The physical-based postprocessing scheme can be applied to DMO of any model that provides the output of the required parameters (precipitation form, intensity, humidity, cloud coverage) for the algorithm and this is also being done at FMI for several models. The analogue method does not need any model forecasts as it is a purely observation-based product, but the observational time series preferably needs to be as long as possible.
Our verification of visibility forecasts is mostly based on the ICAO visibility classification defined in Annex 3 (2016). The verification period of the physical-based postprocessing method covers the year 2017 whereas analogue forecasts are verified from Sep2017 to Dec2017. Our results show that the post-processing has mixed effects for the forecasts: Excluding the visibility class 0...150m, the performance of the diagnostic post-processing is better for the low visibility classes as compared with DMO, but the differences might not be statistically significant. Unfortunately, our analogue forecasts do not perform at all as were hoped. The performance is obviously lower as compared to DMO, in terms of both error variance and bias. In addition, the analogue forecasts do not show a similar degradation as a function of forecast length and the additional benefit of having access to observational information is not anyhow evident from the forecasts: Even the 3-hour forecasts perform very poorly as compared with DMO.

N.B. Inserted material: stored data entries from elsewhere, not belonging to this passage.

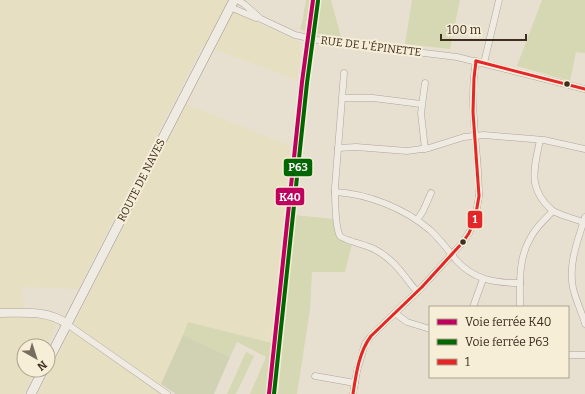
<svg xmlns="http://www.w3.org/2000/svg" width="585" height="394" font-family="Bitter,serif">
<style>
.farmland{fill:#e6dfc2}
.green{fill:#d6d7b3}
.cemetery{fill:#d1d1b3}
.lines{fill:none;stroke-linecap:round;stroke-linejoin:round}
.minor-casing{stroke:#ada599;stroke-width:7}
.tertiary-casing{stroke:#ada599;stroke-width:9}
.secondary-casing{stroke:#9c958a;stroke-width:10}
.minor{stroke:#efebe3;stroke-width:6}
.tertiary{stroke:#efebe3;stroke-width:8}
.secondary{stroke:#efebe3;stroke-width:9}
.bus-1-casing{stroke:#f7eed8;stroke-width:6}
.bus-1{stroke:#e42629;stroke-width:3}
.rail-1-casing{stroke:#f7eed8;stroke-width:7}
.rail-2-casing{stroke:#f7eed8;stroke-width:7}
.rail-1{stroke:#bf005f;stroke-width:4}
.rail-2{stroke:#060;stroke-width:4}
.bus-dot{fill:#3d2e20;stroke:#f7eed8;stroke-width:1.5}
.labels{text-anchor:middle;stroke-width:4;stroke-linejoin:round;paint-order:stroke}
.street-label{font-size:11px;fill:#3d2e20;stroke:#f7eed8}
.line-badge{stroke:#f7eed8;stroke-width:1.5}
.badge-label{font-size:11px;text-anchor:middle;font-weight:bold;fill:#fff}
</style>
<rect width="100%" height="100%" fill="#e7e0d1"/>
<g class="farmland">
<path d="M0 0H238L232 11 302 43 297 80 203 45 78 289 22 287 25 318 51 319 57 324 47 346H24V370H35L24 394H0Z"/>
<path d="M186 104 290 146 272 343 189 322 161 384 157 392 160 394H38Z"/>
</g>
<g class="green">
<path d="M306 0H310L305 31 300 29 302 23Z"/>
<path d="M319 0H331L341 37 314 33Z"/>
<path d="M412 0H460L450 49 405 44Z"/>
<path d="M542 0H585V53L576 52 570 81 517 66Z"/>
<path d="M295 215 333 219 337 238 344 242 352 244 345 272H312L310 309 297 394H278Z"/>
<path d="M188 322 272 343 266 394H250L266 357 237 342 230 357 183 335Z"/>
<path d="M246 352 254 356 236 394H227Z"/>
</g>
<path class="cemetery" d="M183 335 230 357 214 394H176L161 384Z"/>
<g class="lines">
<defs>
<g id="minor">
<path d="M237 0 244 4 261 19 295 35 318 40 457 57 585 89"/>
<path d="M230 7 256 18"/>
<path d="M484 63 499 0"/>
<path d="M344 73 335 187C335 197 335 227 340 236 343 240 367 245 374 249 394 259 404 276 417 292"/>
<path d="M425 83 421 113 425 149"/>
<path d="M343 98H373L421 104"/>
<path d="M338 148 356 147 407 151 429 148 464 137 484 135 544 140 585 149"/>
<path d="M335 192C368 194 404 208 430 230 440 239 448 250 456 260 474 280 495 283 520 283"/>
<path d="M553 211 562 215 583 222"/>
<path d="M585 217C578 240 568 264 573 288 576 301 582 312 585 324"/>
<path d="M417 220 423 211 431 193"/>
<path d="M473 307 483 279"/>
<path d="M520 307C520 283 518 258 531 237 536 227 545 219 553 211 527 189 534 169 540 140"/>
<path d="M395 313 407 322 430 329"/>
<path d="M67 324 167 394"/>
<path d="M568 355H585"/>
<path d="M315 376 355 383"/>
<path d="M353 394 357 371 365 344 371 336 422 287 463 242 469 233 475 219 479 196C479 152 468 106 476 61"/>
</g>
<path id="tertiary" d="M0 313C23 313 48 310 67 324"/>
<g id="secondary">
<path d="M48 361 234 0"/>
<path d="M31 394 43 370"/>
</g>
</defs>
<use href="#minor" class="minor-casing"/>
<use href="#tertiary" class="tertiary-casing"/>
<use href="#secondary" class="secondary-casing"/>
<use href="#minor" class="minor"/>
<use href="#tertiary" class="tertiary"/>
<use href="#secondary" class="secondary"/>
<defs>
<g id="bus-1">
<path d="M476 61 585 89"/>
<path d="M353 394C356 374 359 352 371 336L422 287 463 242 469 233 475 219 479 196 473 112 474 78 476 61"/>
</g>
</defs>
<use href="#bus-1" class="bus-1-casing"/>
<use href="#bus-1" class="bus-1"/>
<defs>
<path id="rail-1" d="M269 394 302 82 313 0"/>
<path id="rail-2" d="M274 394 307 83 318 1"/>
</defs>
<use href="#rail-1" class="rail-1-casing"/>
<use href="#rail-2" class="rail-2-casing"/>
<use href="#rail-1" class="rail-1"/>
<use href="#rail-2" class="rail-2"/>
</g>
<g class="bus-dot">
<circle cx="567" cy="84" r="3.5"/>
<circle cx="463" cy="242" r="3.5"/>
</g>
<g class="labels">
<g class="street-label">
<text transform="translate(371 46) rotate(7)" y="4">RUE DE L'ÉPINETTE</text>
<text transform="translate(141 180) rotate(-63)" y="4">ROUTE DE NAVES</text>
</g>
</g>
<g class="line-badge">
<rect x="283" y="158" width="30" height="19" rx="4" fill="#060"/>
<rect x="275" y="187" width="30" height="19" rx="4" fill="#bf005f"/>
<rect x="467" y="210" width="16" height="19" rx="4" fill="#e42629"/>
</g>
<g class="badge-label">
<text x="298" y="171">P63</text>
<text x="290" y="201">K40</text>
<text x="475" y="223">1</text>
</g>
<rect x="429" y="306" width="140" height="72" fill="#f7eed8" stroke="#ada18e"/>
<rect x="437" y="319" width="20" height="6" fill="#bf005f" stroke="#ada18e"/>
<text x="465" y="326" font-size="12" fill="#3d2e20">Voie ferrée K40</text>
<rect x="437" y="339" width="20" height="6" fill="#006600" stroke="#ada18e"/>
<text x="465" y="346" font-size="12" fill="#3d2e20">Voie ferrée P63</text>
<rect x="437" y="359" width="20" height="6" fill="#e42629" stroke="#ada18e"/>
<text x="465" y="366" font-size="12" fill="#3d2e20">1</text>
<g transform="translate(36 358) rotate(141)"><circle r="19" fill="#f7eed8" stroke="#ada18e"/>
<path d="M0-3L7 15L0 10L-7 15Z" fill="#786c5e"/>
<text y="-6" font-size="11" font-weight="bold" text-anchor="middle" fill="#3d2e20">N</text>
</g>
<path d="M441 34v6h85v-6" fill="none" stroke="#3d2e20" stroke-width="2"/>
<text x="447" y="34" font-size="12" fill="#3d2e20" stroke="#f7eed8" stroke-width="3" paint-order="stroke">100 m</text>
</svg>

Analogue method could be extensively refined though using different weighting schemes, but unfortunately this kind of optimization was computationally too demanding due to long time series used in the calculation of analogies. Physical-based postprocessing method clearly shows more promise to it, which has also been observed in operational setting. There remains plenty of room for the forecaster to make subjective evaluation of the available products.